___ Dataset excerpts

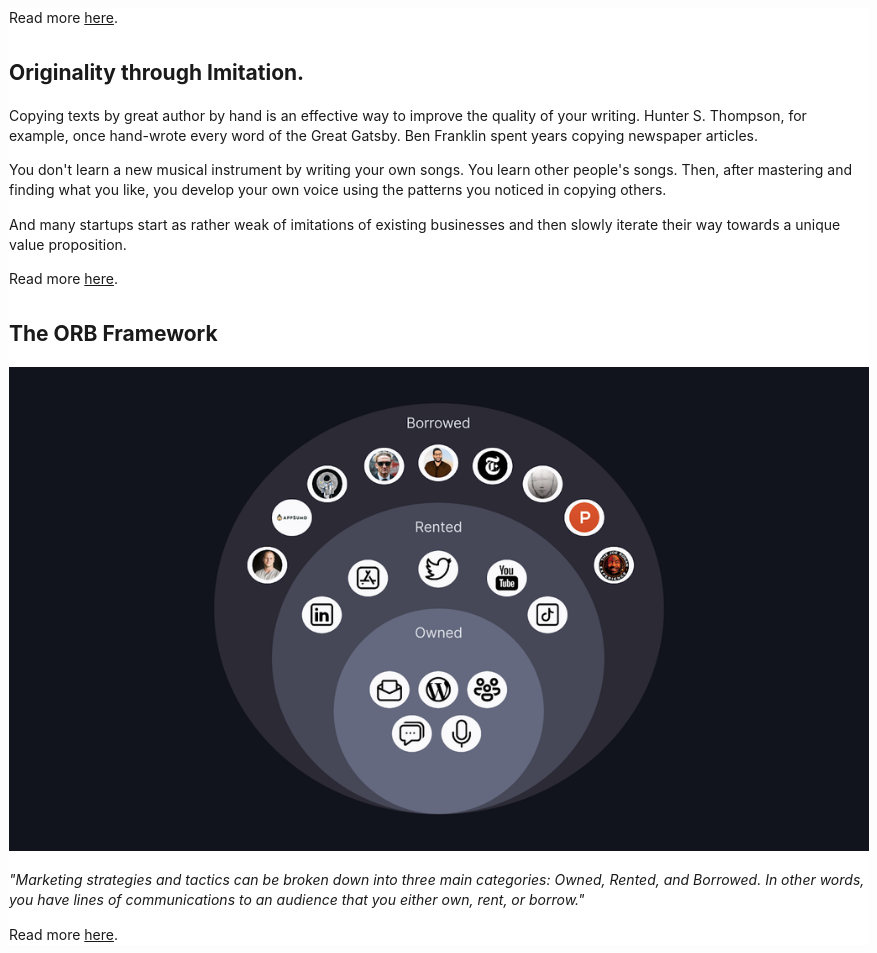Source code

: Read more [here](https://austinkleon.com/2020/12/10/quantity-leads-to-quality-the-origin-of-a-parable/).

## Originality through Imitation.

Copying texts by great author by hand is an effective way to improve the quality of your writing. Hunter S. Thompson, for example, once hand-wrote every word of the Great Gatsby. Ben Franklin spent years copying newspaper articles.

You don't learn a new musical instrument by writing your own songs. You learn other people's songs. Then, after mastering and finding what you like, you develop your own voice using the patterns you noticed in copying others.

And many startups start as rather weak of imitations of existing businesses and then slowly iterate their way towards a unique value proposition. 

Read more [here](https://perell.com/note/imitate-then-innovate/).


## The ORB Framework

![orb framework](/images/orb-framework.png)

*"Marketing strategies and tactics can be broken down into three main categories: Owned, Rented, and Borrowed. In other words, you have lines of communications to an audience that you either own, rent, or borrow."*

Read more [here](https://www.swipefiles.com/articles/orb).
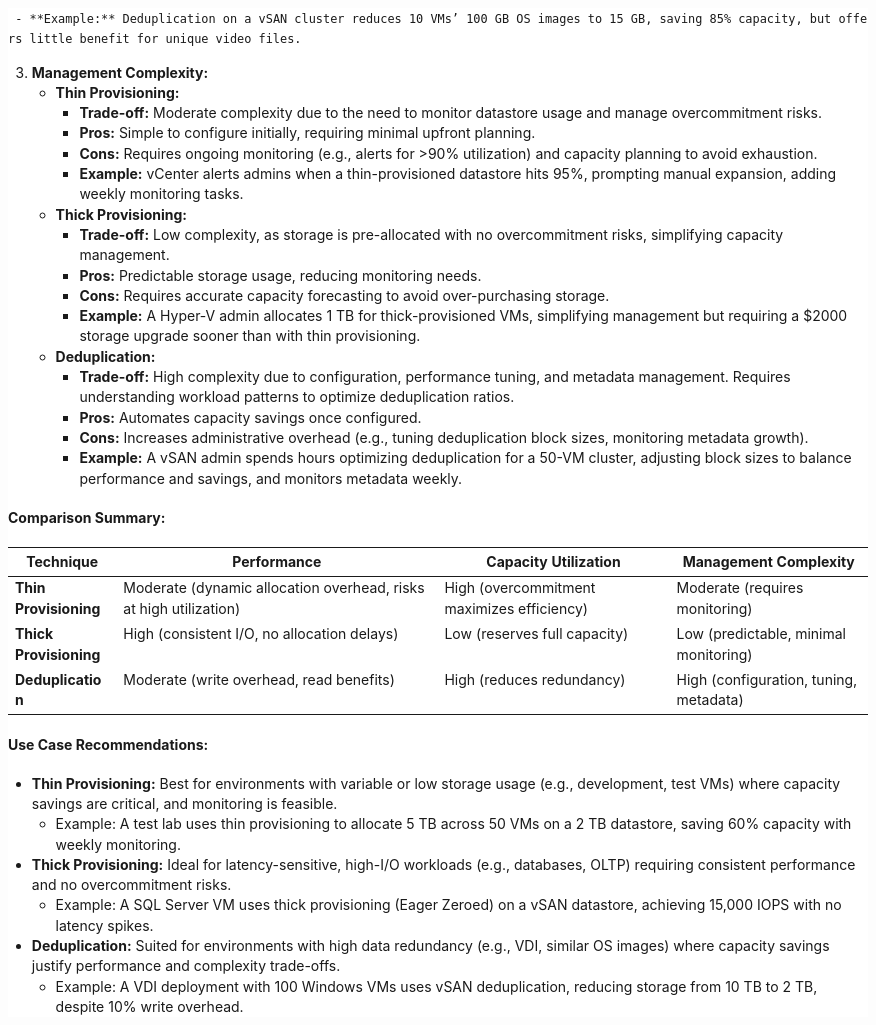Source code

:      - **Example:** Deduplication on a vSAN cluster reduces 10 VMs’ 100 GB OS images to 15 GB, saving 85% capacity, but offers little benefit for unique video files.

3. **Management Complexity:**
   - **Thin Provisioning:**
     - **Trade-off:** Moderate complexity due to the need to monitor datastore usage and manage overcommitment risks.
     - **Pros:** Simple to configure initially, requiring minimal upfront planning.
     - **Cons:** Requires ongoing monitoring (e.g., alerts for >90% utilization) and capacity planning to avoid exhaustion.
     - **Example:** vCenter alerts admins when a thin-provisioned datastore hits 95%, prompting manual expansion, adding weekly monitoring tasks.
   - **Thick Provisioning:**
     - **Trade-off:** Low complexity, as storage is pre-allocated with no overcommitment risks, simplifying capacity management.
     - **Pros:** Predictable storage usage, reducing monitoring needs.
     - **Cons:** Requires accurate capacity forecasting to avoid over-purchasing storage.
     - **Example:** A Hyper-V admin allocates 1 TB for thick-provisioned VMs, simplifying management but requiring a $2000 storage upgrade sooner than with thin provisioning.
   - **Deduplication:**
     - **Trade-off:** High complexity due to configuration, performance tuning, and metadata management. Requires understanding workload patterns to optimize deduplication ratios.
     - **Pros:** Automates capacity savings once configured.
     - **Cons:** Increases administrative overhead (e.g., tuning deduplication block sizes, monitoring metadata growth).
     - **Example:** A vSAN admin spends hours optimizing deduplication for a 50-VM cluster, adjusting block sizes to balance performance and savings, and monitors metadata weekly.

#### **Comparison Summary:**

| **Technique**         | **Performance**                     | **Capacity Utilization**         | **Management Complexity**         |
|-----------------------|-------------------------------------|-----------------------------------|------------------------------------|
| **Thin Provisioning** | Moderate (dynamic allocation overhead, risks at high utilization) | High (overcommitment maximizes efficiency) | Moderate (requires monitoring)      |
| **Thick Provisioning**| High (consistent I/O, no allocation delays) | Low (reserves full capacity)      | Low (predictable, minimal monitoring) |
| **Deduplication**     | Moderate (write overhead, read benefits) | High (reduces redundancy)         | High (configuration, tuning, metadata) |

#### **Use Case Recommendations:**
- **Thin Provisioning:** Best for environments with variable or low storage usage (e.g., development, test VMs) where capacity savings are critical, and monitoring is feasible.
  - Example: A test lab uses thin provisioning to allocate 5 TB across 50 VMs on a 2 TB datastore, saving 60% capacity with weekly monitoring.
- **Thick Provisioning:** Ideal for latency-sensitive, high-I/O workloads (e.g., databases, OLTP) requiring consistent performance and no overcommitment risks.
  - Example: A SQL Server VM uses thick provisioning (Eager Zeroed) on a vSAN datastore, achieving 15,000 IOPS with no latency spikes.
- **Deduplication:** Suited for environments with high data redundancy (e.g., VDI, similar OS images) where capacity savings justify performance and complexity trade-offs.
  - Example: A VDI deployment with 100 Windows VMs uses vSAN deduplication, reducing storage from 10 TB to 2 TB, despite 10% write overhead.
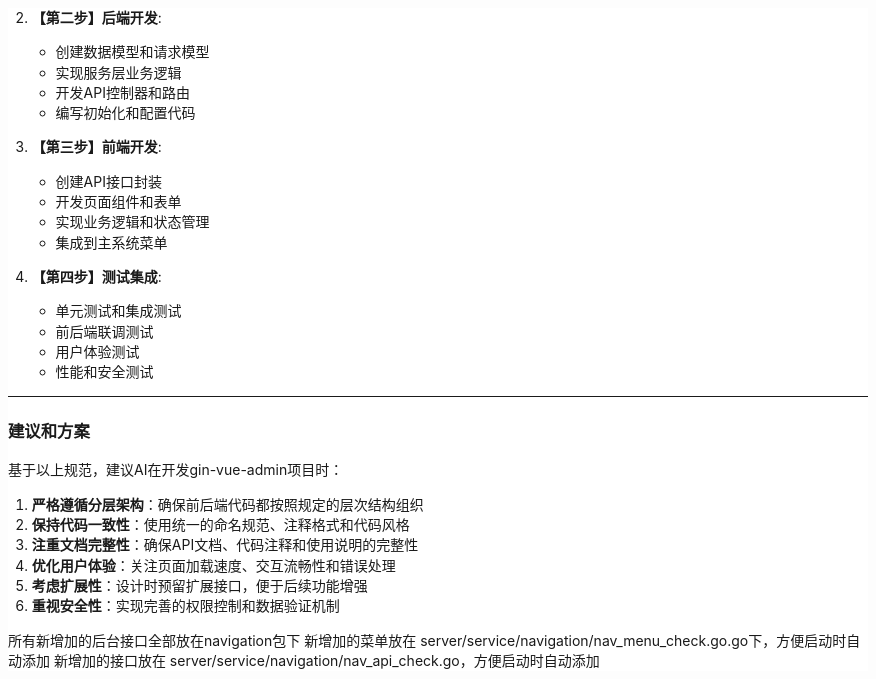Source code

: 2. **【第二步】后端开发**:
   - 创建数据模型和请求模型
   - 实现服务层业务逻辑
   - 开发API控制器和路由
   - 编写初始化和配置代码

3. **【第三步】前端开发**:
   - 创建API接口封装
   - 开发页面组件和表单
   - 实现业务逻辑和状态管理
   - 集成到主系统菜单

4. **【第四步】测试集成**:
   - 单元测试和集成测试
   - 前后端联调测试
   - 用户体验测试
   - 性能和安全测试

---

### **建议和方案**

基于以上规范，建议AI在开发gin-vue-admin项目时：

1. **严格遵循分层架构**：确保前后端代码都按照规定的层次结构组织
2. **保持代码一致性**：使用统一的命名规范、注释格式和代码风格
3. **注重文档完整性**：确保API文档、代码注释和使用说明的完整性
4. **优化用户体验**：关注页面加载速度、交互流畅性和错误处理
5. **考虑扩展性**：设计时预留扩展接口，便于后续功能增强
6. **重视安全性**：实现完善的权限控制和数据验证机制

所有新增加的后台接口全部放在navigation包下
新增加的菜单放在 server/service/navigation/nav_menu_check.go.go下，方便启动时自动添加
新增加的接口放在 server/service/navigation/nav_api_check.go，方便启动时自动添加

______

● Exercise prompt
Reproduce the source text of all the entries above character for character, leaving out the pictures.

● Response below
Source code

: Read more [here](https://austinkleon.com/2020/12/10/quantity-leads-to-quality-the-origin-of-a-parable/).

## Originality through Imitation.

Copying texts by great author by hand is an effective way to improve the quality of your writing. Hunter S. Thompson, for example, once hand-wrote every word of the Great Gatsby. Ben Franklin spent years copying newspaper articles.

You don't learn a new musical instrument by writing your own songs. You learn other people's songs. Then, after mastering and finding what you like, you develop your own voice using the patterns you noticed in copying others.

And many startups start as rather weak of imitations of existing businesses and then slowly iterate their way towards a unique value proposition. 

Read more [here](https://perell.com/note/imitate-then-innovate/).


## The ORB Framework

![orb framework](/images/orb-framework.png)

*"Marketing strategies and tactics can be broken down into three main categories: Owned, Rented, and Borrowed. In other words, you have lines of communications to an audience that you either own, rent, or borrow."*

Read more [here](https://www.swipefiles.com/articles/orb).
Source code

:      - **Example:** Deduplication on a vSAN cluster reduces 10 VMs’ 100 GB OS images to 15 GB, saving 85% capacity, but offers little benefit for unique video files.

3. **Management Complexity:**
   - **Thin Provisioning:**
     - **Trade-off:** Moderate complexity due to the need to monitor datastore usage and manage overcommitment risks.
     - **Pros:** Simple to configure initially, requiring minimal upfront planning.
     - **Cons:** Requires ongoing monitoring (e.g., alerts for >90% utilization) and capacity planning to avoid exhaustion.
     - **Example:** vCenter alerts admins when a thin-provisioned datastore hits 95%, prompting manual expansion, adding weekly monitoring tasks.
   - **Thick Provisioning:**
     - **Trade-off:** Low complexity, as storage is pre-allocated with no overcommitment risks, simplifying capacity management.
     - **Pros:** Predictable storage usage, reducing monitoring needs.
     - **Cons:** Requires accurate capacity forecasting to avoid over-purchasing storage.
     - **Example:** A Hyper-V admin allocates 1 TB for thick-provisioned VMs, simplifying management but requiring a $2000 storage upgrade sooner than with thin provisioning.
   - **Deduplication:**
     - **Trade-off:** High complexity due to configuration, performance tuning, and metadata management. Requires understanding workload patterns to optimize deduplication ratios.
     - **Pros:** Automates capacity savings once configured.
     - **Cons:** Increases administrative overhead (e.g., tuning deduplication block sizes, monitoring metadata growth).
     - **Example:** A vSAN admin spends hours optimizing deduplication for a 50-VM cluster, adjusting block sizes to balance performance and savings, and monitors metadata weekly.

#### **Comparison Summary:**

| **Technique**         | **Performance**                     | **Capacity Utilization**         | **Management Complexity**         |
|-----------------------|-------------------------------------|-----------------------------------|------------------------------------|
| **Thin Provisioning** | Moderate (dynamic allocation overhead, risks at high utilization) | High (overcommitment maximizes efficiency) | Moderate (requires monitoring)      |
| **Thick Provisioning**| High (consistent I/O, no allocation delays) | Low (reserves full capacity)      | Low (predictable, minimal monitoring) |
| **Deduplication**     | Moderate (write overhead, read benefits) | High (reduces redundancy)         | High (configuration, tuning, metadata) |

#### **Use Case Recommendations:**
- **Thin Provisioning:** Best for environments with variable or low storage usage (e.g., development, test VMs) where capacity savings are critical, and monitoring is feasible.
  - Example: A test lab uses thin provisioning to allocate 5 TB across 50 VMs on a 2 TB datastore, saving 60% capacity with weekly monitoring.
- **Thick Provisioning:** Ideal for latency-sensitive, high-I/O workloads (e.g., databases, OLTP) requiring consistent performance and no overcommitment risks.
  - Example: A SQL Server VM uses thick provisioning (Eager Zeroed) on a vSAN datastore, achieving 15,000 IOPS with no latency spikes.
- **Deduplication:** Suited for environments with high data redundancy (e.g., VDI, similar OS images) where capacity savings justify performance and complexity trade-offs.
  - Example: A VDI deployment with 100 Windows VMs uses vSAN deduplication, reducing storage from 10 TB to 2 TB, despite 10% write overhead.
Source code

: 2. **【第二步】后端开发**:
   - 创建数据模型和请求模型
   - 实现服务层业务逻辑
   - 开发API控制器和路由
   - 编写初始化和配置代码

3. **【第三步】前端开发**:
   - 创建API接口封装
   - 开发页面组件和表单
   - 实现业务逻辑和状态管理
   - 集成到主系统菜单

4. **【第四步】测试集成**:
   - 单元测试和集成测试
   - 前后端联调测试
   - 用户体验测试
   - 性能和安全测试

---

### **建议和方案**

基于以上规范，建议AI在开发gin-vue-admin项目时：

1. **严格遵循分层架构**：确保前后端代码都按照规定的层次结构组织
2. **保持代码一致性**：使用统一的命名规范、注释格式和代码风格
3. **注重文档完整性**：确保API文档、代码注释和使用说明的完整性
4. **优化用户体验**：关注页面加载速度、交互流畅性和错误处理
5. **考虑扩展性**：设计时预留扩展接口，便于后续功能增强
6. **重视安全性**：实现完善的权限控制和数据验证机制

所有新增加的后台接口全部放在navigation包下
新增加的菜单放在 server/service/navigation/nav_menu_check.go.go下，方便启动时自动添加
新增加的接口放在 server/service/navigation/nav_api_check.go，方便启动时自动添加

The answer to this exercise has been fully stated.